Benzodiazepines can generally be tapered by 10% per day, although you may need to extend the final taper over 3 to 4 days or longer, depending upon chronicity of use. Opioids may be tapered by 20% over 5 to 7 days. Breakthrough doses may be needed for marked withdrawal symptoms. Converting to longer half-life agents—such as clonazepam for benzodiazepines or methadone for opioids—often aids tapering, although other agents and strategies exist.13
To gauge patient attempts at self-medication, monitor use of alcohol or illicit drugs with urine screening. For patients with a substantial history of substance abuse or positive toxicology screens, monitor randomly every 2 to 4 weeks.
On the other hand, undertreated pain also may impair mood and function.1 If pain and mood improve and problematic drug-related behaviors resolve with increased opioid analgesia, consider maintaining opioids with regular re-evaluation of mood, coping, and medication adherence.11 Transfer from immediate-release to controlled-release opioids to reduce dosing frequency, clockwatching, and the likelihood of inter-dose pain escalation. In general, maintain and optimize the dosage of nonaddictive analgesics such as NSAIDs, anticonvulsants, or antidepressants.
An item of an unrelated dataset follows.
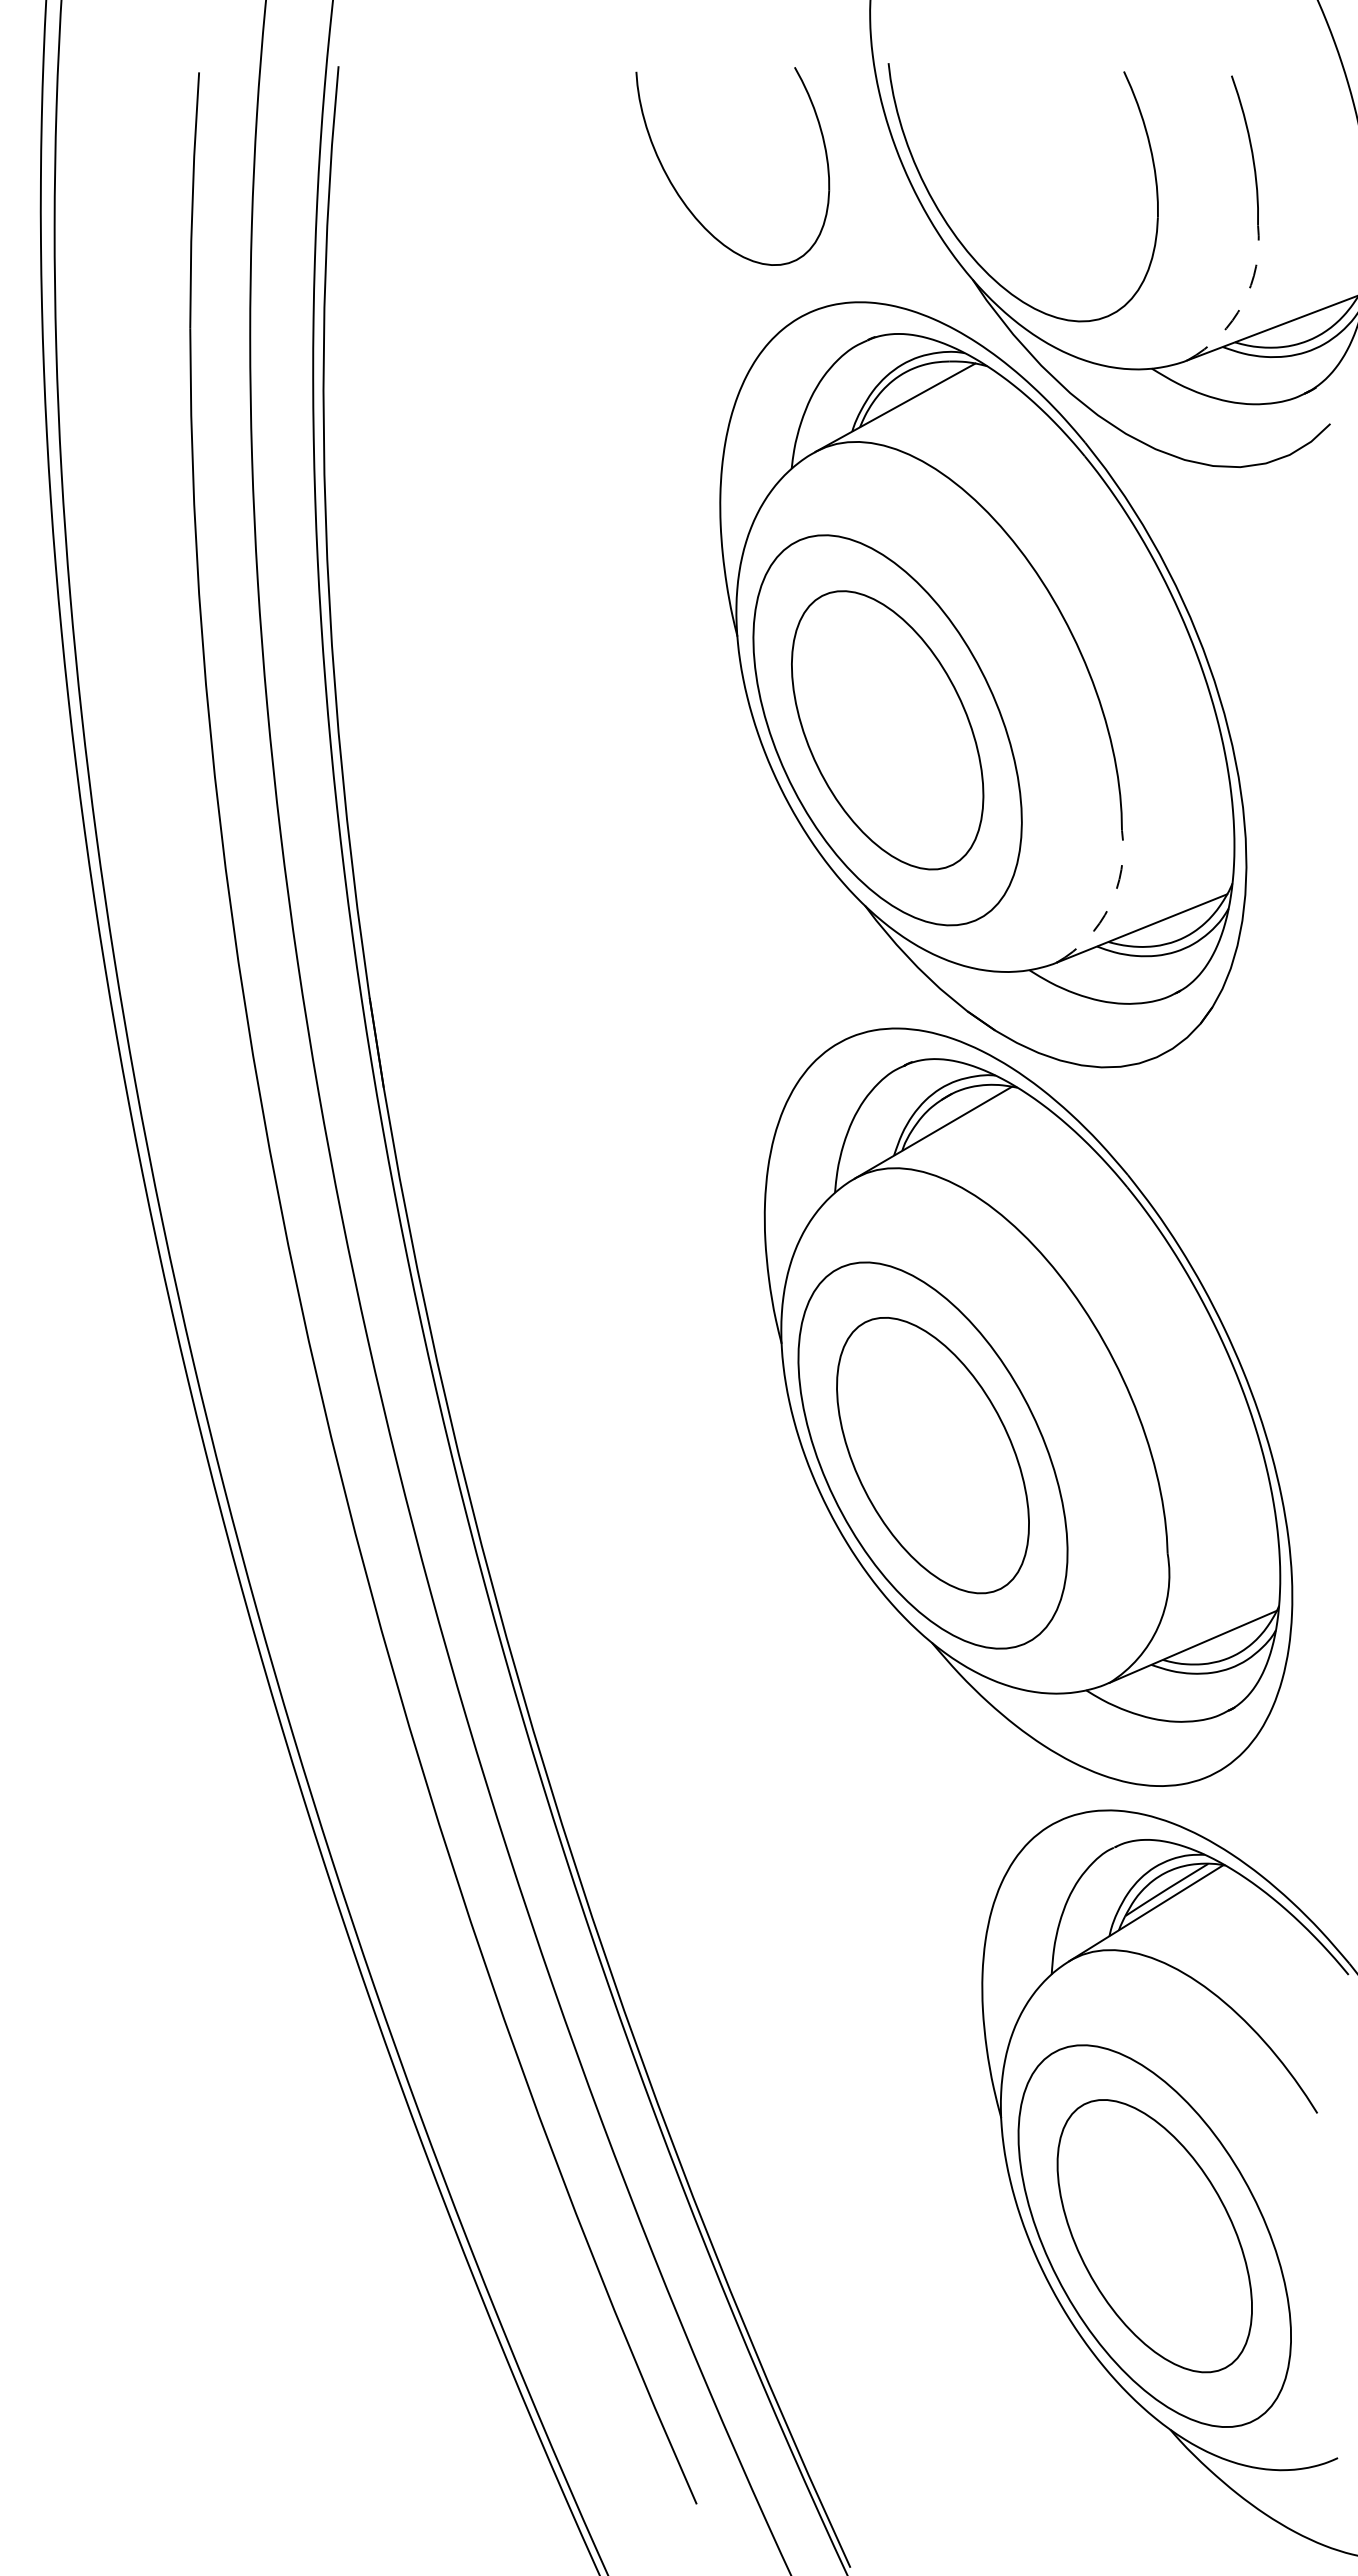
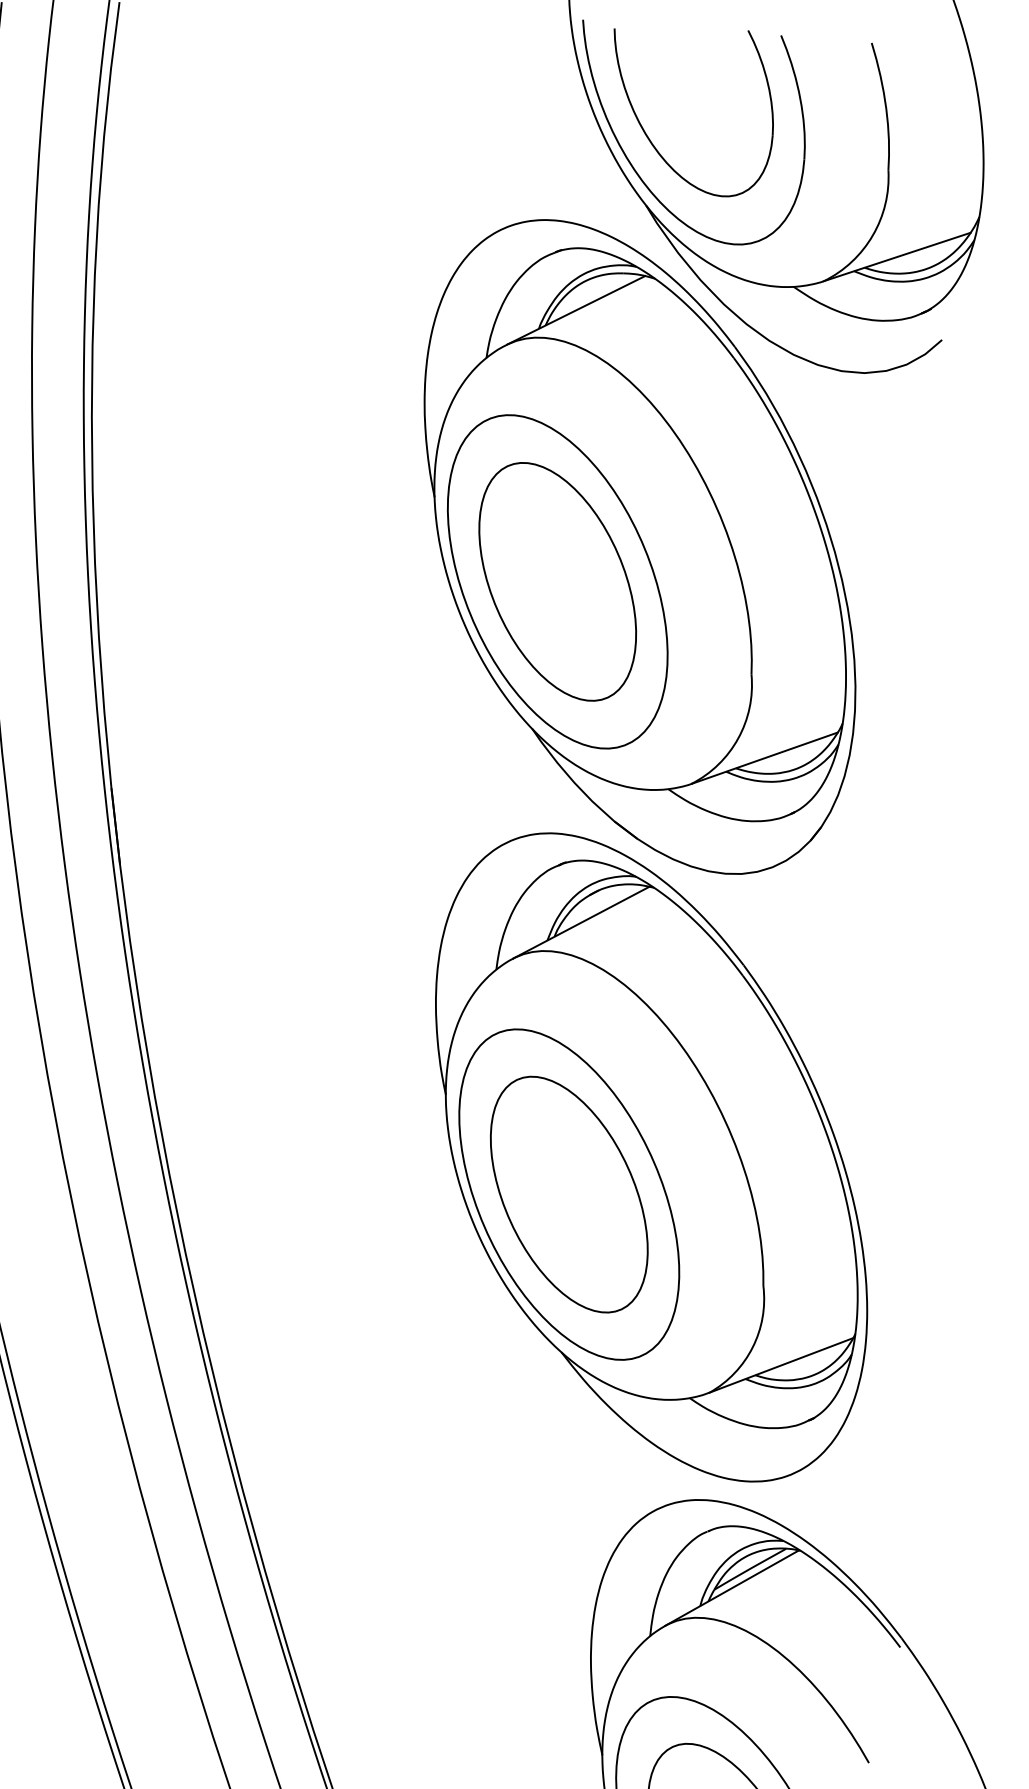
part: (682, 198) -> (648, 136), moved
arc: (1243, 303) -> (873, 235), dashed -> solid
arc: (1109, 906) -> (738, 738), dashed -> solid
Case continued: Switching medication
The psychiatrist started Ms. A on nortriptyline, 25 mg at bedtime, to be increased after 3 nights to 50 mg at bedtime. Tizanidine, which had been ineffective, was discontinued to reduce the risk of xerostomia and oversedation in combination with nortriptyline. If tolerated, nortriptyline was to be further increased by 25 mg every 3 days to an initial target dosage of 100 mg at bedtime. The psychiatrist explained to Ms. A that it might take 4 to 6 weeks to gauge the medication’s efficacy.